Reservo igualmente varias salas para los huéspedes indeseados. Sin más preámbulo los destinan a ellas sus malos modos, sus lenguas aburridas o en exceso afiladas, los galones con que aspiran a imponer su dominio al poco de cruzar la puerta. Otros llegan trasladados desde las estancias donde me despliego y demoro: lentamente acabó por desvelarse su inconveniencia entre sus paredes amorosamente decoradas, sobre las alfombras que resguardan mis plantas desnudas. En algunos casos, porque la entrada de otros huéspedes en más armónica sintonía con mis placeres y quebrantos los mudó en estorbo dentro de sus limitados espacios. Y unos pocos propiciaron con contundencia el cambio a fuerza de errores dañinos, de golpes malintencionados, de inocentes pero nocivas torpezas. Son huéspedes molestos, irritantes, cubiertos de más exigencias, de más súplicas de las que el buen ánimo desearía concederles. Se les soporta con la resignación del penitente si resulta ineludible atenderlos, de ser posible se les ignora y sortea al transitar de habitación en habitación con la esperanza de su marcha pronta, de que finalmente abandonen sus camas en préstamo arrastrando consigo el espectro enervante de su recuerdo. Estos últimos tienden a aullar al alba como lobos a la luna, perturbando mi sueño con el despertar de la culpa.
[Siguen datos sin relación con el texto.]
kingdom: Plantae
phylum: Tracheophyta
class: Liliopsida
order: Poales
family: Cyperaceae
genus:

Pero si logran tus manos amables y la calidez templando tu voz, la sabiduría de tus palabras y tu risa sincera, que tu nombre se consolide y torne gozosa costumbre en mis labios, te alojaré en unas de las habitaciones más próximas a las mías. Y junto a mis más queridos huéspedes, te sentaré a mi mesa para compartir contigo mis mejores viandas, para hacerte partícipe de mis más bellos juegos, para dedicarte mi tiempo valioso en conversación frente el fuego. Esforzándome, solícita, por agasajar tu paladar con vinos añejos, por escuchar al atardecer tus cuentos, por reservarte mis horas más soleadas, por ayudarte a airear tu habitación cuando las sombras la invadan, y no cese en ti el deseo de ser mi invitado. Te unirás así al círculo de aquellos huéspedes con quienes aprendí a valorar el secuestro como un regalo, como una gracia que invita a tender las muñecas a las cuerdas, consciente de que su ausencia enfriaría mortalmente esta casa e inocularía en mí la duda de si merece ser habitada.
Quizá, quién sabe, se fortalezca tan poderosamente tu presencia entre sus tabiques que empiece a creerla irremplazable. Quizá comience a conquistarme la idea de que es tu precisa luz, y sólo la tuya, la que arranca a cada uno de sus rincones el más hermoso brillo, disolviendo sus humedades, esclareciendo sus tinieblas. La idea temblorosa de que la desaparición de los lazos que en torno a sus cimientos has ido tejiendo los heriría con grietas irreparables. Y termine entonces por instalarte en mi propio cuarto, por abrir mis armarios y cajones a los objetos que te acompañan, por cobijarte bajo la suavidad de mis mantas. Para que te conviertas en mi más precioso huésped y yo en tu más cómplice rehén. Para que a mi lado camines cada noche con sus días. Y junto a ti sea capaz de olvidar, durante largos instantes o largas horas, que también tú, como el resto de mis huéspedes, vienes siempre de lejos, vienes siempre de fuera. Portando a cada paso en tu mirada, en tu figura, en tu voz, un mundo extraño que sin remedio se me hurta.